# Compile Error Syntax Error when running macro on word



## Confusedword (May 4, 2014)

Hi Guys,

I am attempting to run the code below on word for mac. When I do I get a "compile error syntax error" error box.

I was wondering if anyone knew what the problem is? This is word 2011 for mac.

_______

Sub WordFrequency()


Dim SingleWord As String 'Raw word pulled from doc
Const maxwords = 9000 'Maximum unique words
allowed Dim Words(maxwords) As String 'Array to hold
unique words Dim Freq(maxwords) As Integer 'Frequency
counter for Unique Words
Dim WordNum As Integer 'Number of unique words
Dim ByFreq As Boolean 'Flag for sorting order
Dim ttlwds As Long 'Total words in the
document Dim Excludes As String 'Words to be
excluded Dim Found As Boolean 'Temporary flag
Dim j, k, l, Temp As Integer 'Temporary variables
Dim tword As String '


' Set up excluded words
' Excludes =
"[the][a][of][is][to][for][this][that][by][be][and][are]"
Excludes = ""
Excludes = InputBox$("Enter words that you wish to exclude,
surrounding each word with [ ].", "Excluded Words", "")
' Excludes = Excludes & InputBox$("The following words are
excluded: " & Excludes & ". Enter words that you wish to exclude,
surrounding each 'word with [ ].", "Excluded Words", "")
' Find out how to sort
ByFreq = True
Ans = InputBox$("Sort by WORD or by FREQ?", "Sort order",
"FREQ") If Ans = "" Then End
If UCase(Ans) = "WORD" Then
ByFreq = False
End If


Selection.HomeKey Unit:=wdStory
System.Cursor = wdCursorWait
WordNum = 0
ttlwds = ActiveDocument.Words.Count
Totalwords = ActiveDocument.Words.Count


' Control the repeat
For Each aword In ActiveDocument.Words
SingleWord = Trim(aword)
If SingleWord "A" Or SingleWord "z" Then SingleWord =
"" 'Out of range?
If InStr(Excludes, "[" & SingleWord & "]") Then
SingleWord = "" 'On exclude list?
If Len(SingleWord) 0 Then
Found = False
For j = 1 To WordNum
If Words(j) = SingleWord Then
Freq(j) = Freq(j) + 1
Found = True
Exit For
End If
Next j
If Not Found Then
WordNum = WordNum + 1
Words(WordNum) = SingleWord
Freq(WordNum) = 1
End If
If WordNum maxwords - 1 Then
j = MsgBox("The maximum array size has been
exceeded. Increase maxwords.", vbOKOnly)

[Work order 1] In the forum thread, list every variable that the code declares with the type String.
[Work order 2] According to the forum thread, which version of Word is the poster using?
[Work order 3] Reproduce the part of the forum thread that begins at the line containing "Selection.HomeKey Unit:=wdStory" and stops after "SingleWord = Trim(aword)", substituting "ThisDocument" for "ActiveDocument" wherever it occurs.
The records are not needed for this work.

[Record extracts]
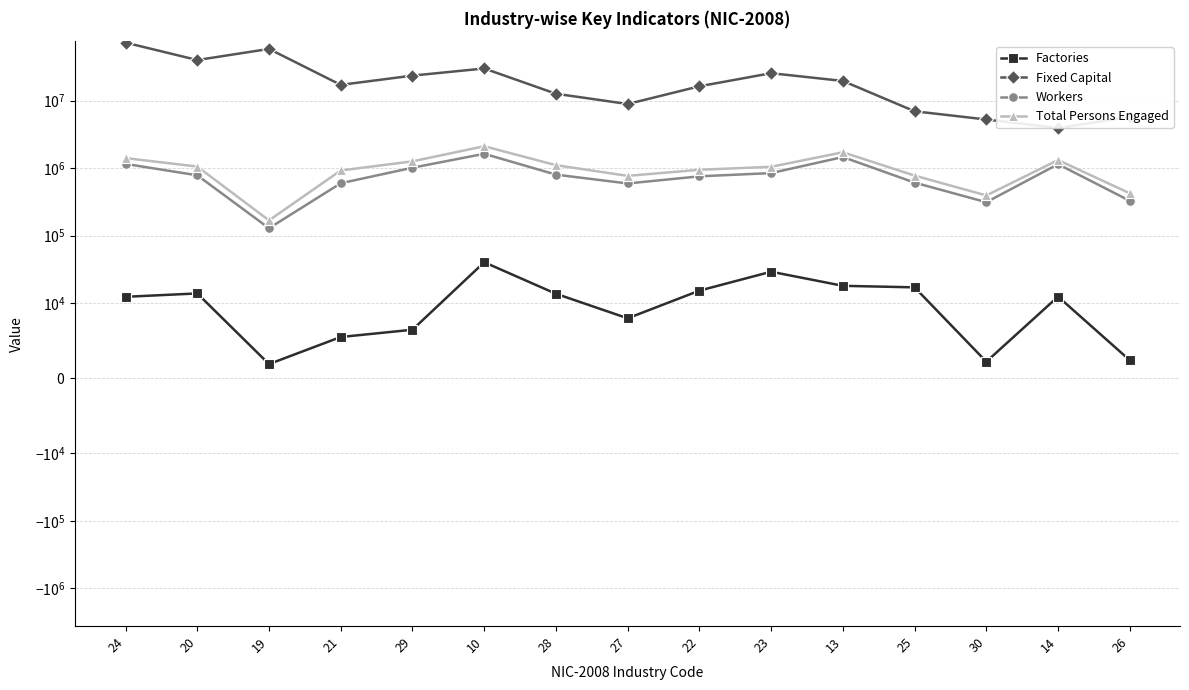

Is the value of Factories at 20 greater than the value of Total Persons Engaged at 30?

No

...

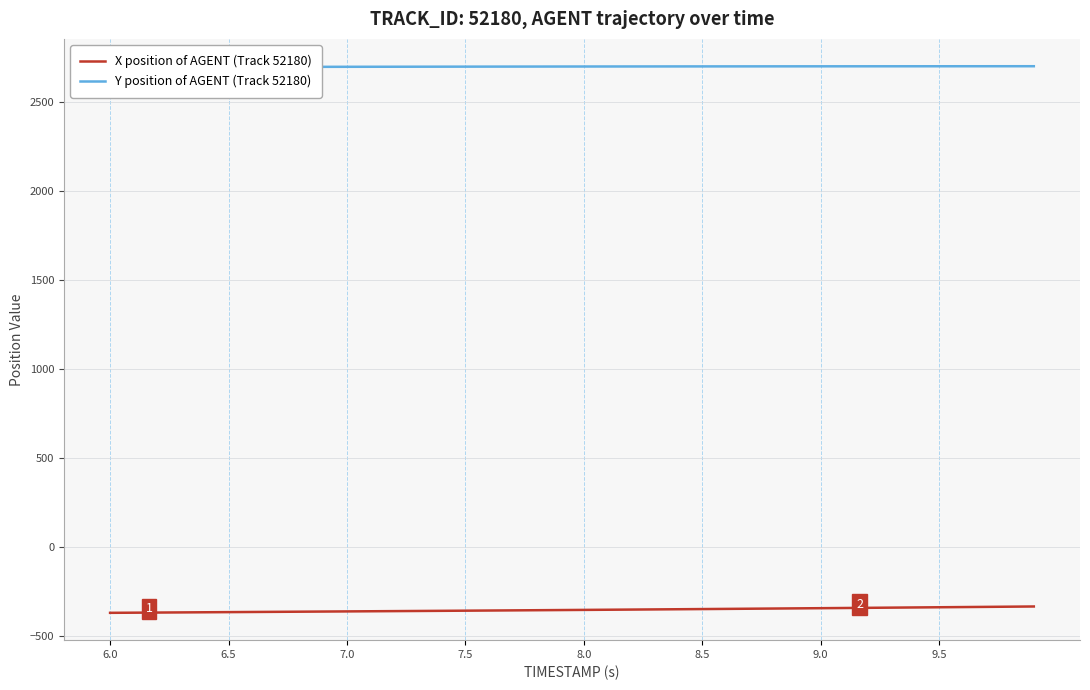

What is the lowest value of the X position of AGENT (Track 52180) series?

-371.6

[Reply 1] SingleWord, Words(maxwords), Excludes, tword

[Reply 2] Word 2011 for Mac.

[Reply 3]
Selection.HomeKey Unit:=wdStory
System.Cursor = wdCursorWait
WordNum = 0
ttlwds = ThisDocument.Words.Count
Totalwords = ThisDocument.Words.Count


' Control the repeat
For Each aword In ThisDocument.Words
SingleWord = Trim(aword)